Conclusion. Choose the right geometries for the variables you want to show.

Then make it pretty. But never too pretty that it obfuscates the clarity of your ideas.


“His clothes were all new and had been cut by a good Moscow tailor. But there was something wrong even with his clothes. They were rather too fashionable, as clothes always are from conscientious but not very talented tailors.”

Fyodor Dostoevsky, “The Idiot”, Part II, Chapter 2



2.2 Factor This In

Factors in R are the same as categorical variables, a.k.a. “nominal”, “discrete”, etc.

  • This is a source of frustration, since you sometimes must tell R explicitly
  • Use function as.factor() on a variable to tell R that it is categorical
  • Question. Why is this an issue?
  • Another Question. How many cylinders are in cars, typically?


data(mtcars)
ggplot(mtcars, aes(x = cyl,        # Number of cylinders
                   y = mpg)) +     # Miles per gallon 
  geom_point()


What the heck? Where are all the 5- and 7-cylinder cars?

  • Right, the 32 cars in dataset mtcars only have 4-, 6-, and 8-cylinder engines
  • R hasn’t been told that variable cyl (“cylinders”) is categorical
  • Let’s try again with function as.factor()


data(mtcars)
ggplot(mtcars, aes(x = as.factor(cyl),     # Cylinders "coerced" (changed) to factor
                   y = mpg)) +
  geom_point()


Better. But we can add some random noise by using the geometry geom_jitter():

  • Argument width = and height = controls degree of random noise


data(mtcars)
ggplot(mtcars, aes(x = as.factor(cyl),     # Still a factor
                   y = mpg)) +
  geom_jitter(width = 0.05)                # Jittered slightly, but "mpg" still precise


Right.


3 Preset Themes

Because we’re cutting it close on time, let’s cover premade themes quickly.
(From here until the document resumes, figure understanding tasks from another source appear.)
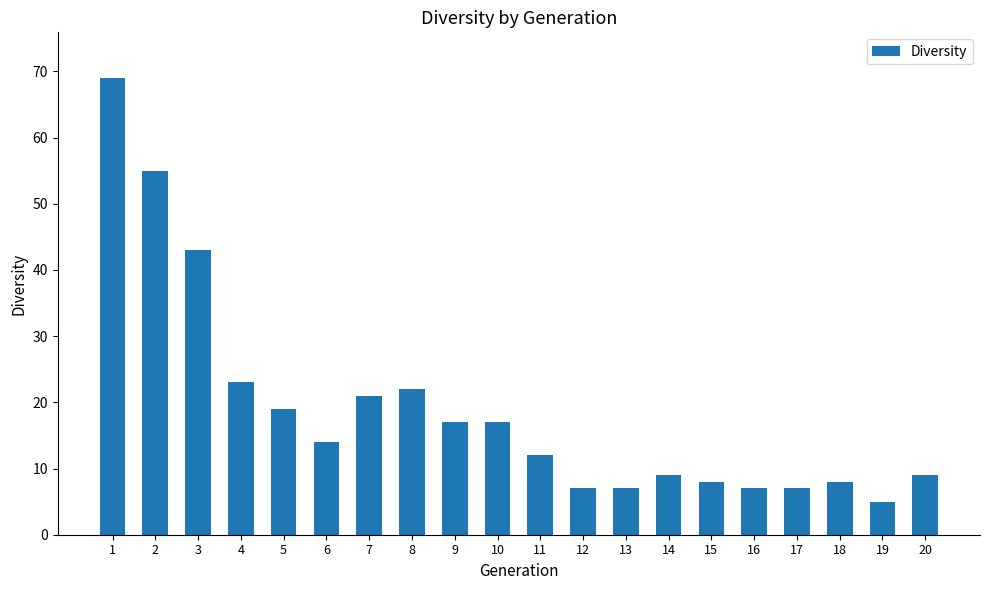

Which label corresponds to the largest value in the chart?

1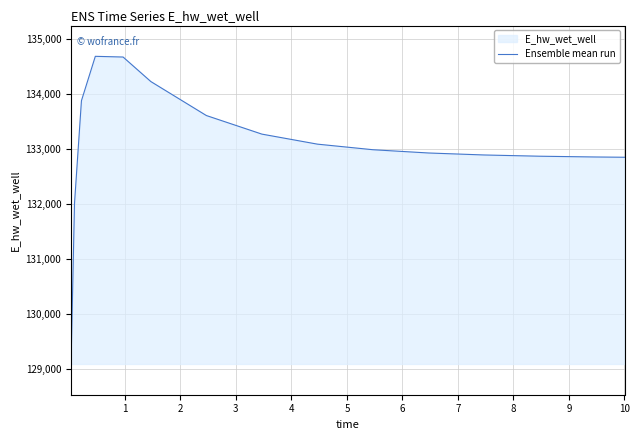

What is the difference between the maximum and minimum values?

5594.2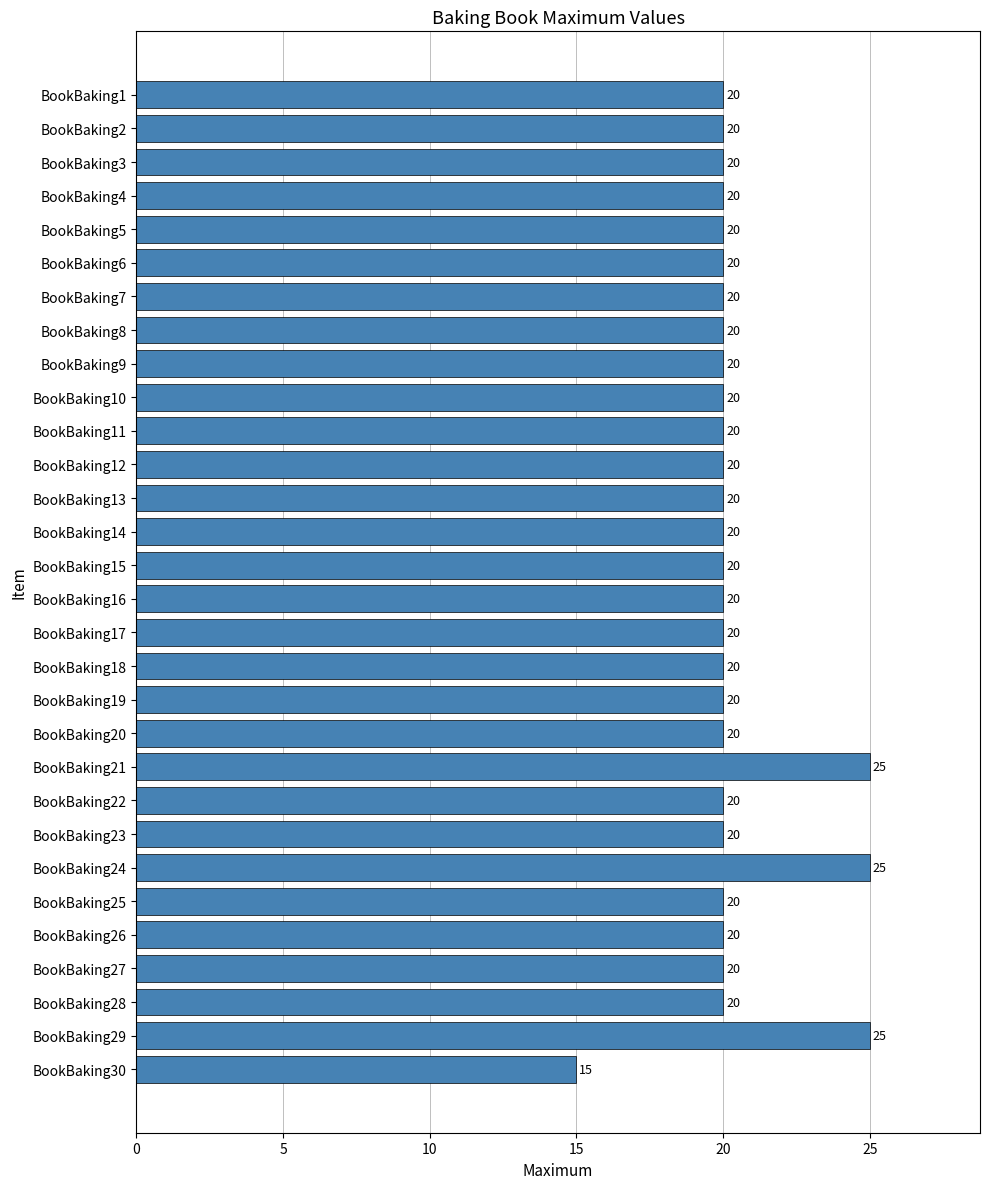

The value at BookBaking6 is 7. True or false?

False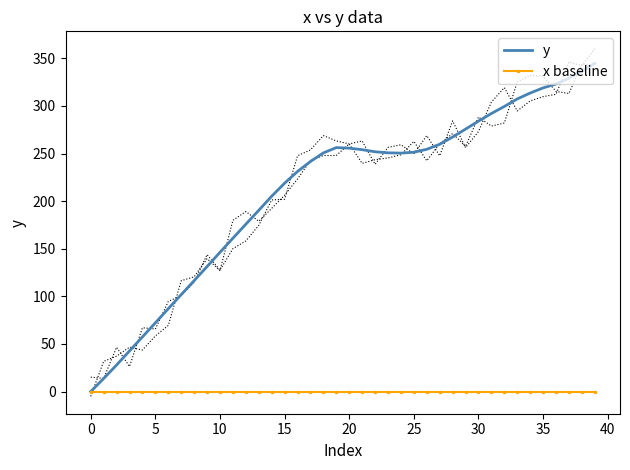

Which series changed the most between 17 and 31?

y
  • The themes layer largely concerns style and non-data ink
  • All themes functions begin with theme_
  • Function theme() allows for total customization
  • Function theme_set() allows for global themes and will apply to all plots
    • More on this at a later time, we just had to cover geometries
  • Simply add your preferred theme with the + operator
  • There are dozens of premade themes, and dozens more with package ggthemes
    • Type theme_ in the console and scroll through the autocomplete dropdown


Try theme_light():

library(ggthemes)
ggplot(diamonds,
       aes(x = cut,
           y = price)) +
  geom_jitter(width = 0.25,
              alpha = 0.05,
              color = "tomato") +
  theme_light()                       # Just add the theme layer onto the graph


Or theme_fivethirtyeight():

library(ggthemes)
ggplot(diamonds,
       aes(x = cut,
           y = price)) +
  geom_jitter(width = 0.25,
              alpha = 0.1,
              color = "tomato") +
  theme_fivethirtyeight()


Or theme_minimal():

library(ggthemes)
ggplot(diamonds,
       aes(x = cut,
           y = price)) +
  geom_jitter(width = 0.25,
              alpha = 0.05,
              color = "tomato") +
  theme_classic()


4 Practice: Labeling & Themes

Instructions. Take any of the above plots and use the + operator to add function labs().

  • In labs(), you can set graph labels for the following arguments:
    • title =
    • subtitle =
    • caption =
    • x =
    • y =
    • Make sure to put your text in quotations!
  • Select any dataset, between mtcars, diamonds, economics, or iris
  • Use function names() with the dataset name inside () to get the variable names
    • Alternatively, use function help() with the dataset for definitions
  • Select data ink for function aes(), a geometry, and non-data ink inside geom_*()
    • Alternatively, reuse an existing plot for convenience
  • Browse and select a theme you like using any theme_*() function
  • Make sure your data and non-data ink convey your finding clearly; polish appropriately


Thanks, everyone.